HARPSWELL — More Mid-Coast towns are trying to soak up the sun’s energy.
Following similar programs in Brunswick and Freeport, the Mid Coast Economic Development District, a regional community development organization, is hoping to bring discounted residential and commercial solar energy purchases to 20 coastal towns.
Bill Najpauer, who is the director of planning and development for MCEDD, presented the program to Harpswell selectmen Dec. 17.
MCEDD’s solarize program is meant to reduce the cost of purchasing solar equipment by offering a municipally facilitated bulk purchase from a solar supplier, similar to the programs in Brunswick and Freeport.
But where Brunswick and Freeport issued a request for proposals and vetted responses on the town level, Najpaeur explained, MCEDD would organize the RFP for all 20 towns in its region.
After selecting a bid, Harpswell residents could then get home evaluations from the selected company and buy solar equipment at a discounted rate.
Najpauer said the RFP has already been issued, and proposals are due Jan. 8.
He said the RFP required at least a three-tier price scheme, where the price-per-kilowatt of electricity goes down as the capacity installed goes up.
“We already have 195 people on our sign-up list,” he told selectmen.
Furthermore, this may be the last year to take advantage of a hefty federal tax credit that’s set to expire in December 2016, he added.
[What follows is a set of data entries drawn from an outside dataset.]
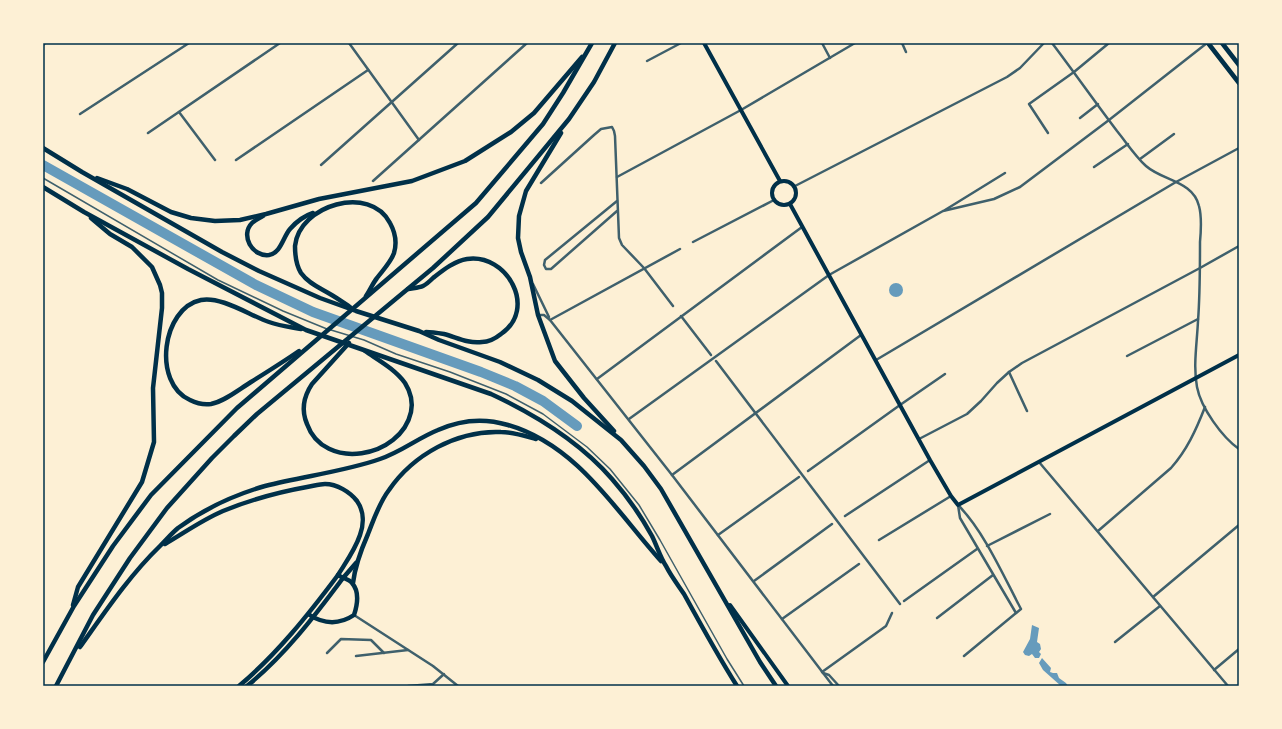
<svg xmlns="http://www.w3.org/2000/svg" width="1282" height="729" font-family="'Source Sans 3',sans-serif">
<rect width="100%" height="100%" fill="#fdf0d5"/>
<g fill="#669bbc">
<circle cx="896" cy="290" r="7"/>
<polygon points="1032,625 1039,628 1037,642 1040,644 1041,649 1039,652 1041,654 1039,658 1035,658 1032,654 1029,656 1025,655 1023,652 1030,639"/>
<polygon points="1042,658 1051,668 1050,672 1053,673 1057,673 1059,678 1066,683 1068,686 1061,686 1043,670 1039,663"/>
</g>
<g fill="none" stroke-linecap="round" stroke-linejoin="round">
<polyline stroke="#669bbc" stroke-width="10" points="43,165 256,285 313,312 481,372 515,386 543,401 577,426"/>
<g stroke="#3f606c" stroke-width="1.5">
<polyline points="43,178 218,280 283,311 327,329"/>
<polyline points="331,330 364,340 396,354 450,372 506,394 543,414 587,447 610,469 639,505 660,540 727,659 744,686"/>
</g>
<g stroke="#3f606c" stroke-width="2.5">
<polyline points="349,43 419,140"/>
<polyline points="822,43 830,58"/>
<polyline points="902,43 906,52"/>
<path d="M1052,43C1074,72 1095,102 1117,131C1126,142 1135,156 1146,166C1163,181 1193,181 1199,206C1202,217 1201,231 1200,242C1200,269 1200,295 1198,321C1197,343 1193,366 1197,387C1201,408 1222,437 1239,449"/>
<polyline points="43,45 45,43"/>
<polyline points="647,61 681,43"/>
<polyline points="179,112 215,160"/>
<polyline points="80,114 189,43"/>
<polyline points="1080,118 1098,104"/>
<polyline points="148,133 280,43"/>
<polyline points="1048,133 1029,104 1074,72 1109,43"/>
<polyline points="1140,159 1174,134"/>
<polyline points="236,160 368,70"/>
<polyline points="321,165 458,43"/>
<polyline points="1094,167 1128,144"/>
<polyline points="617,177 741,110 855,43"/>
<polyline points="373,181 527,43"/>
<polyline points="541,183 594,135 601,129 612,127 614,131 615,136 619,238 622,245 644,268 673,306"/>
<polyline points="795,186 1007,77 1020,68 1044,43"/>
<polyline points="617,201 545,260 544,265 546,269 551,269 617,211"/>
<polyline points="945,210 1005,173"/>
<polyline points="693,242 774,200"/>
<polyline points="533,284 549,317"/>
<polyline points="538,315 544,315 550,320 672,475 833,686"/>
<polyline points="681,316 711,355"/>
<polyline points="550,320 680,249"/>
<polyline points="1127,356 1198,319"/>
<polyline points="876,360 1176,182 1239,148"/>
<polyline points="716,361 900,604"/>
<polyline points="1009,372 1027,411"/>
<polyline points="597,379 802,227"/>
<polyline points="629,419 829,275 943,211 994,199 1020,187 1109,120 1207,43"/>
<polyline points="919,439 967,414 981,401 997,383 1009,372 1022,363 1200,268 1239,246"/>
<polyline points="1039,462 1228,686"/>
<polyline points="808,471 900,405 945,374"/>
<polyline points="672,475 861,335"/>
<path d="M958,505C984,531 1004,577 1021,609L964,656"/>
<polyline points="958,505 960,518 1016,613"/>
<polyline points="845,516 930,460"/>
<path d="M1098,531L1171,468C1187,450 1196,430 1205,407"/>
<polyline points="718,535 799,477"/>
<polyline points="879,540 951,496"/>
<polyline points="987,546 1050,514"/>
<polyline points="754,581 832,524"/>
<polyline points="1153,597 1239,525"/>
<polyline points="904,601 977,549"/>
<polyline points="354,615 433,666 458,686"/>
<polyline points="937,618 993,575"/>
<polyline points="782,619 859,564"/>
<polyline points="1115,642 1160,606"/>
<polyline points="327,653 341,639 371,640 384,653"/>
<polyline points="356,656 408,650"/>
<polyline points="1214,670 1239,649"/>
<polyline points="822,672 886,626 892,613"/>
<polyline points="823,673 829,675 839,686"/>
<polyline points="408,686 433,684 444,674"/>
</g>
<g stroke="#003049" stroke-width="4">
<polyline points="704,43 780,181"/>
<circle cx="784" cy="193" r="12"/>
<polyline points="790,204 930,460 951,496 958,505 1239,355"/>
<polyline points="730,605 788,686"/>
</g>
<g stroke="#003049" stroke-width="4.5">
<polyline points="1208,43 1239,83"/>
<polyline points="1222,43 1239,65"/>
<path d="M239,686C277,654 308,615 338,575C342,578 349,579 352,583C360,592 357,606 354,615C339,625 323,624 308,614"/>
<path d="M247,686C284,656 314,617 343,578"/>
</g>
<g stroke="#003049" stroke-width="4.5">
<polyline points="561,133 526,191 519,216 518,238 521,252 530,277 538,315 555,361 584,398 614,431"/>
<polyline points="43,148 82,172 222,252 259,271 320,298 356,311 419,331 439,340 500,362 538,380 572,401 621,440 644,466 661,489 760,662 776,686"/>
<polyline points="97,178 127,189 171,212 191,218 215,221 240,220 266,214 319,199 412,181 465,161 511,132 534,113 582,57"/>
<path d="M43,187L84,212L188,269L306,330L491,394C536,415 579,441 612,479C627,496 641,516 652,536C657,546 660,557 666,566C671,576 678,585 684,594C701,625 718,656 737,686"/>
<path d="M263,216C260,218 255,220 252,223C240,235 252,257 269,255C281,253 283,237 290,229C296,222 304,216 313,213"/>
<path d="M408,289C413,288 419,288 423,286C427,284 430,281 433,278C442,271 454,261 467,259C507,253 538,309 501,334C496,338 489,342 482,342C468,344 456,337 444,334C438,333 432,332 426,332"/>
<path d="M350,307C344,303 337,298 330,294C320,288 308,283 301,273C296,265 295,256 295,246C299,205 370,184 390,223C395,232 397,243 394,253C391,262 383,270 377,278C373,283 370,290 366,296"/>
<path d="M349,343L312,384C304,396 301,410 307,424C324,472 401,458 411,412C413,402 410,391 405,383C395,369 378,360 365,351"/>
<path d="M299,351C283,362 267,372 251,382C238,390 225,401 211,404C204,405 196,403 190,400C152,383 162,308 201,300C221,296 249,315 269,322C280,326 290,327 301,329"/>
<path d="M165,544C184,533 202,520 223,511C250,500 279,492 307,487C313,486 320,484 325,484C337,484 350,492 357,501C364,511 364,524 360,535C355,550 346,562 338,575"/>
<polyline points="343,578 356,563"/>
<path d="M353,583C355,566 361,550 368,534C374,519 379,503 389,490C413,455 457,430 501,432C513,432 525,436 536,439"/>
<polyline points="73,605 78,587 142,482 154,442 153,388 162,308 162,293 160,285 152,267 132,247 110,234 91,218"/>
<path d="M80,647C105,612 129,576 160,546C166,540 172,533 178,528C204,509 234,495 265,486C303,476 343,472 380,459C401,452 418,438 438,430C460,420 485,418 508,425C577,445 616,511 661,561"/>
<polyline points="43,662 74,606 113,546 151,495 237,408 476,203 543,124 563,93 592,43"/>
<polyline points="56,686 93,615 130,558 167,508 212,458 234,436 257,414 433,268 488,217 569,119 594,82 615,43"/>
</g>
</g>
<rect width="1282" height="729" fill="none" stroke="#fdf0d5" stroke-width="88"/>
<rect x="44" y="44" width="1194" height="641" fill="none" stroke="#003049" stroke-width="1.5"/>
</svg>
The other towns MCEDD is offering the program to are Arrowsic, Bath, Bowdoin, Bowdoinham, Georgetown, Phippsburg, Richmond, Topsham, West Bath, Woolwich, Wiscasset, Camden, Rockport, Rockland, Thomaston, Belmont, Lincolnville, Northport and Searsmont.
Najpauer’s presentation was met with guarded approval from selectmen.
Selectman Elinor Multer said she’d like to see a list of the people MCEDD had appointed to its selection committee, to make sure they were qualified to vet solar proposals.
She also wanted to see more specific criteria in the RFP to evaluate a company’s “financial stability,” citing the widely-publicized 2011 bankruptcy of solar panel manufacturer Solyndra.
Selectman Kevin Johnson asked Najpauer about the expected pay back period of purchasing a solar array. Najpauer responded that there’s no fixed number, but as a “general rule,” it is expected that a system will pay for itself in 12-15 years.
“(We) appreciate that MCEDD has stepped up,” said Town Administrator Kristi Eiane. She said the potential benefit in cost savings was significant.
“It’s a win-win for us,” she said.
Harpswell last year paid $7,110 in dues to be a part of MCEDD. Next year’s dues are estimated to be just less than $6,000.
Najpauer said he expects four or five companies to respond to the RFP, and said it’s likely they may choose multiple installers to reach MCEDD’s entire coverage area.
MCEDD’s RFP can be seen online on the city of Bath’s website, cityofbath.com.